Recovery Story - Kevin Bush

In throes of psychotic delusion, community provided help that was needed

Kevin Bush
06/22/2008

There is real irony in my praise of so many pillars and institutions of the Augusta community.

Irony because the same institutions I had criticized for so many years helped me out in a very real time of need. For in my effort to rid myself of prescription psychiatric medication, I slipped into a psychosis that led to several days of delusions, a night of bizarre and violent behavior and six weeks of hospitalization.
With heartfelt thanks, I commend the Augusta Police Department, River-view Psychiatric Center, Kennebec Valley Behavioral Clinic and the Bread of Life Mission for keeping me safe, stabilizing me and getting me back on my feet again.
I have never had much good to say about the police.

My troubles with police go back to when I was 18, when I got into an altercation with a member of the police force.

My grandfather had trouble with the law, my father exhibited little respect for the law, and that had a real effect on me. I saw myself as a tough guy, a kind of educated tough guy with an attitude.

But when I was psychotic on the night of April 19, breaking every dish in the house, walking all over town looking for a fight and nearly finding one with the arresting officer, all I know is that I was taken to the hospital without damage to myself or anyone else.

When you consider my state of mind, that is a pretty amazing feat. Now that I am functioning well again, I want to publicly acknowledge that.

I have never had much respect for Riverview. That attitude has to do with old stories of psychiatric care 100 years ago, unmarked graves, the medieval architecture of the old AMHI building and the attitude toward state mental institutions created by the movie "One Flew Over the Cuckoo's Nest."

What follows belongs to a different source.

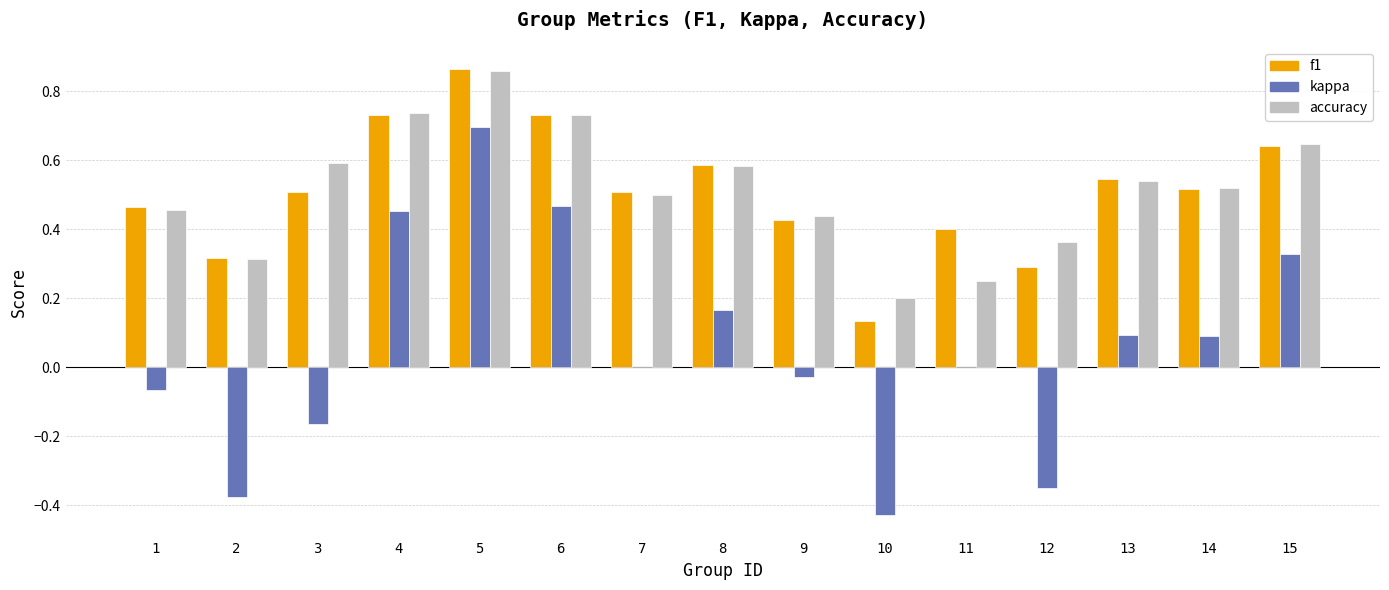

What is the sum of the accuracy values at 6 and 4?

1.5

I was at Riverview until June 6. It was like descending into Minos' labyrinth, from which there is no exit. Doors lock all around you, the potential for violence is always present, there is more denial than gratification and there is virtually no privacy.

But one does find ways to express oneself. I found my way through writing. I spent quite a bit of my free time writing letters to family and working on fiction.
Fortunately, you stay busy at Riverview. You take medications, you eat meals, you go to classes, you see psychologists and psychiatrists, they supply you with essentials such as eyeglasses and clothing.

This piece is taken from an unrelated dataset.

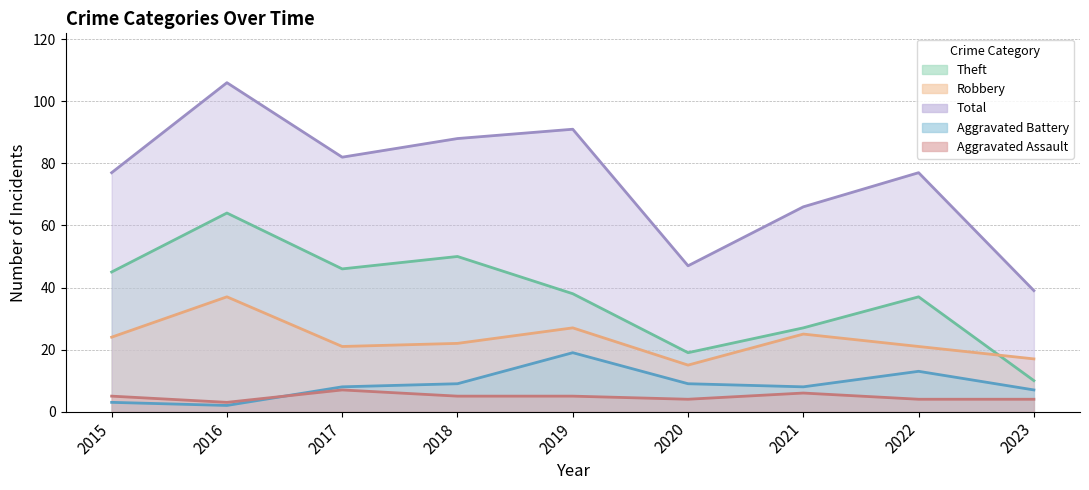

How many values in the Aggravated Battery series are below 8?

3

I found the time spent with psychologists to be particularly valuable, as I learned a lot about myself. I remember the details of what I was thinking when I got delusional this time and the first time it happened 12 years ago. I learned how not to let it happen again: take my medications and talk about the things that bother me.

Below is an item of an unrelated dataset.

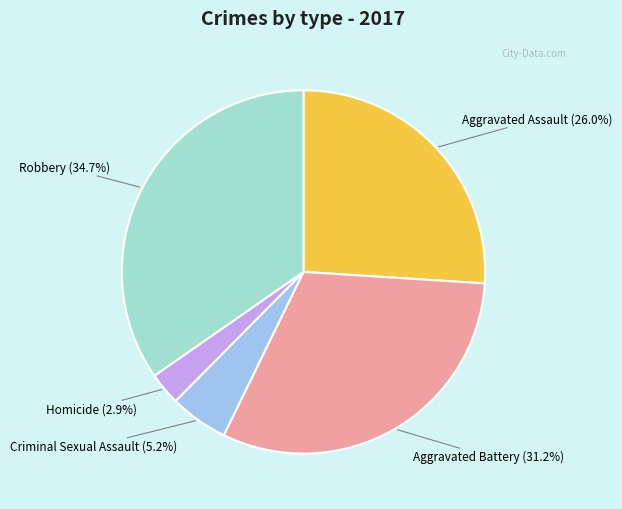

To the nearest percent, what percentage of the pie is Homicide?

3%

Leaving Riverview was indeed like exiting a labyrinth or a great cave. As the sunlight streamed into my eyes, I was filled with a great sense of wonder of the possibilities in the free world.

Doors would no longer be closed to me, no more locks and keys, no more feeling like I was being herded through a tortuous system like an animal in a stockyard. But even as the world opened up to me, I began to have a premonition of the challenges that lay before me.

I was broke, my job situation was tenuous and the future looked bleak.

I had been critical of Kennebec Behavioral Health for some time. But staff there are assisting me now in a variety of ways.

They are making sure I get my meds, assisting with counseling, vocational rehabilitation, rental assistance, helping me to pay my overdue electricity bill and a whole host of smaller items too lengthy to delineate. Coordinating all these tasks is near to impossible for someone with my learning disability, so I am thankful to the contact person for what seems to me a monstrous task.

Bread of Life Ministries has been assisting the Augusta community for many years and it would seem difficult to say anything bad about them. Right? Wrong! It was formed by area churches, and it was its affiliation with the Catholic Church that has given me pause over the years.

I don't know exactly what my gripe with the Catholic Church is or where I got it from. It is sort of like the barber who advises his customer against visiting the Vatican because the pope is so evil, and when the man comes in for his next haircut wants to know what the pope said to the man on his trip to Italy. The pope, said the man, wanted to know where he got the lousy haircut.

But when I headed into the soup kitchen day after day, when there was nothing in my refrigerator, I was given a plate of delicious and nutritious food. For a guy who loves to eat, it was perhaps the blessing that I appreciated the most.
Now I am getting back on my feet again. My employer has been gracious enough to put me on sick leave throughout this personal ordeal. It didn't have to. Local businesses have reduced late charges incurred through extravagant and reckless behavior. They didn't have to. Even the town library reduced by two-thirds the amount owed to it, an amount brought about by the same behavior during the same time period.

Mentally ill people are going to make mistakes that are costly to themselves and the communities around them. In this case, there is a happy ending on both counts. One, I am getting back on my feet again, better equipped with how not to let it happen again.

And the community got lucky that there was no collateral damage on the night of April 19. I thank the community for its help and understanding, and I promise that I will do everything I can to make sure that it never happens again.

Kevin Bush is a writer who lives in Augusta.